A massive data leak obtained by Channel 4 news (a British network, now famous for its investigative work on the Cambridge Analytica story) claims that Donald Trump’s 2016 campaign identified over 3 million Black American voters as people they wanted to keep away from the polls on Election Day. According to this report, Trump’s digital campaign essentially created files on millions of Americans and, using an algorithm, broke them down into categories, also known as “audiences.” In the case of Black voters, for example, about 3.5 million were allegedly put into the “deterrence” category. In fact, the “deterrence” group was reportedly mostly people of color, including Hispanic, Asian, and “other” groups.
Based on the leak, it appears that this campaign effort homed in on 16 key swing states, including Georgia, Wisconsin, and North Carolina. Now, it’s not possible to determine precisely how effective these methods may or may not have been for reasons we can explore below, but the leak itself is pretty damning regardless. Let’s breakdown what Channel 4 dug up below.
You might be thinking: Well, doesn’t everyone use data on voters? Sure. But, as Jamal Watkins, the vice president of the National Association for the Advanced of Colored People (NAACP) told Channel 4 on the matter, the idea is to use voter data to encourage people to vote, not to suppress them.

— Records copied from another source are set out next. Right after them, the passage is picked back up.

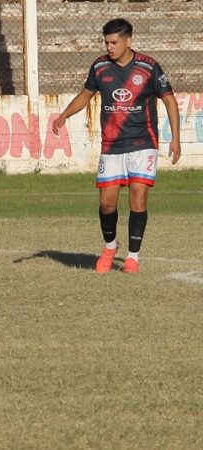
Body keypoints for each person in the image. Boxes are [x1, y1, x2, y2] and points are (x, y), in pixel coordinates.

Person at [52, 18, 181, 274]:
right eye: (106, 42)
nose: (109, 47)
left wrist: (175, 138)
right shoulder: (100, 67)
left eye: (114, 42)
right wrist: (65, 114)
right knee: (107, 203)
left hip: (143, 142)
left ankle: (133, 256)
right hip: (112, 145)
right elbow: (86, 94)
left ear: (128, 41)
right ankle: (110, 246)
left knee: (138, 198)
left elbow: (169, 100)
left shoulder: (149, 67)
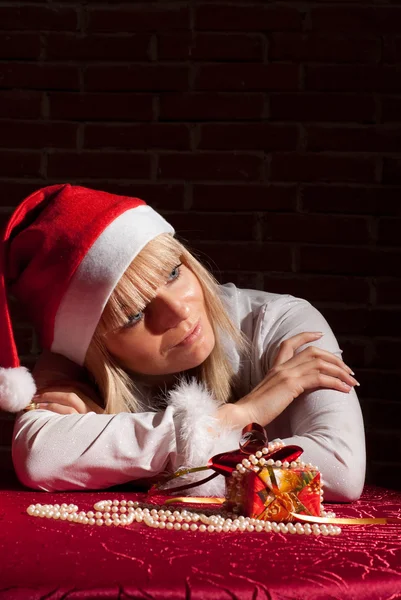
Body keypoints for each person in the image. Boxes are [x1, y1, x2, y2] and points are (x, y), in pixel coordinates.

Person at [0, 184, 365, 501]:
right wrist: (240, 417)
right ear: (95, 350)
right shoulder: (73, 364)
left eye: (173, 272)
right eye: (134, 315)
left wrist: (119, 451)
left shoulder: (279, 322)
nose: (177, 310)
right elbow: (39, 455)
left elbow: (340, 470)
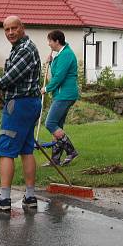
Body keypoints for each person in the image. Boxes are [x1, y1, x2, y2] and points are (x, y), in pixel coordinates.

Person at [0, 15, 42, 211]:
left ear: (22, 28)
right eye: (7, 29)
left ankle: (4, 199)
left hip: (20, 104)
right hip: (29, 103)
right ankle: (30, 196)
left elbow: (13, 75)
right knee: (26, 150)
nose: (10, 33)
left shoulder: (26, 49)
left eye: (14, 28)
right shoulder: (20, 48)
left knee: (6, 150)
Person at [41, 30, 79, 166]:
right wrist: (50, 63)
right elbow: (57, 72)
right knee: (57, 126)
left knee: (50, 123)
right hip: (61, 94)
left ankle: (71, 151)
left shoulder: (66, 55)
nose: (49, 44)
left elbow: (59, 77)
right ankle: (55, 160)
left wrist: (46, 89)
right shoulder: (61, 54)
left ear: (57, 41)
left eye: (50, 41)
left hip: (65, 95)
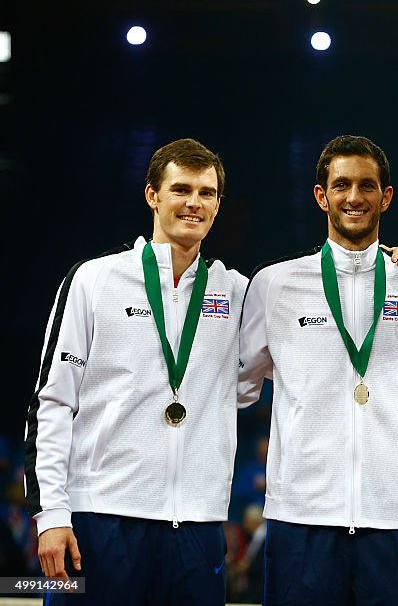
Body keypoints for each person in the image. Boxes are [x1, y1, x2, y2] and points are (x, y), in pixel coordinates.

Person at [24, 138, 247, 605]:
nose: (194, 203)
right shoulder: (94, 279)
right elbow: (53, 401)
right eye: (181, 189)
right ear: (152, 195)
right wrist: (51, 514)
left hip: (197, 525)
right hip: (99, 518)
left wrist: (385, 265)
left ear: (218, 204)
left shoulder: (238, 292)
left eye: (207, 193)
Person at [238, 134, 398, 605]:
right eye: (341, 185)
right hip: (300, 519)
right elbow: (234, 384)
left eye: (367, 185)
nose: (354, 197)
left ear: (386, 196)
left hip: (393, 519)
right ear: (321, 196)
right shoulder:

“We don’t use the data to say who can we deter and keep at home,” Watkins told the outlet. “That just seems, fundamentally, it’s a shift from the notion of democracy.”

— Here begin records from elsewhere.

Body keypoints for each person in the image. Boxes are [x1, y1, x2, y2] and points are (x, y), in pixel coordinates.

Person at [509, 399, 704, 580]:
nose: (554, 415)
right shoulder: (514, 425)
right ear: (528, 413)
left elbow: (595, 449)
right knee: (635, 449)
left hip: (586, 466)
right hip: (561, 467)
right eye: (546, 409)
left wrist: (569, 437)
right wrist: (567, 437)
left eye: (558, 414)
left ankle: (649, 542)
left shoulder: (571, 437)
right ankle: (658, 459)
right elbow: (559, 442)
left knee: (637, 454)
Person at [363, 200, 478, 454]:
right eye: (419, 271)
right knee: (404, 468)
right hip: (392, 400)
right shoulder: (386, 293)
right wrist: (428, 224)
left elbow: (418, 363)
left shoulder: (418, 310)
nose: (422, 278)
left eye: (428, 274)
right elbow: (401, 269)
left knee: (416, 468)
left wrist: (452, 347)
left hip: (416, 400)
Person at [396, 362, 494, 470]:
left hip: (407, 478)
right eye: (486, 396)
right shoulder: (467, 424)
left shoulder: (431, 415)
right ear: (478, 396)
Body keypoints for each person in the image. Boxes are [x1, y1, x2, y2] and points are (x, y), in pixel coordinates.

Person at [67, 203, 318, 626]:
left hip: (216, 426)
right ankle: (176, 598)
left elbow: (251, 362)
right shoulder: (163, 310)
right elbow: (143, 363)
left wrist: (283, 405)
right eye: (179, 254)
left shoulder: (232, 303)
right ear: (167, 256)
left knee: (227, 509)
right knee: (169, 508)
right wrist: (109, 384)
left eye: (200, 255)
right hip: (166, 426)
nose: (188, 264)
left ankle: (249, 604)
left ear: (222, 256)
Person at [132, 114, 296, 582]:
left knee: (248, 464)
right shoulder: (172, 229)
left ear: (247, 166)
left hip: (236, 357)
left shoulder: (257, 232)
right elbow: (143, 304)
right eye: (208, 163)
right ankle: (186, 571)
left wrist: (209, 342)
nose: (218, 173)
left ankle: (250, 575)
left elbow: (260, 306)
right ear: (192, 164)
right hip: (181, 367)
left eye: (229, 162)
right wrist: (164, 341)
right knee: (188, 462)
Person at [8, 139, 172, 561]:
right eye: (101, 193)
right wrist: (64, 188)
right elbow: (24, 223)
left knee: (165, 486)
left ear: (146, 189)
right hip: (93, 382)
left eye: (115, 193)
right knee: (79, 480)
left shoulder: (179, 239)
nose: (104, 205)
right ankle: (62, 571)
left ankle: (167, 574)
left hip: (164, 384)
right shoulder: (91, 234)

The White House, the Trump campaign, and the Republican National Committee have declined to issue any comment on the matter so far. But we do know that the Trump campaign drops some major money into advertising, especially advertising on Facebook. Major money to the tune of $44 million in 2016 alone, in fact. And, even now, Trump’s reelection campaign drops enormous money on advertising on the platform.
So, what were those ads? Can we review them now? Well, no. Facebook didn’t keep a political ad library at that point (it does now), and Trump’s campaign had an enormous number of ads, including, per Channel 4, ads that may have disappeared from user feeds once the campaign stopped paying for them. Facebook also hasn’t clarified what ads were used in the months leading up to the November 2016 election. So how many people in the “deterrence” category were possibly targeted, and in what way? We really don’t know. But we know voters deserve answers.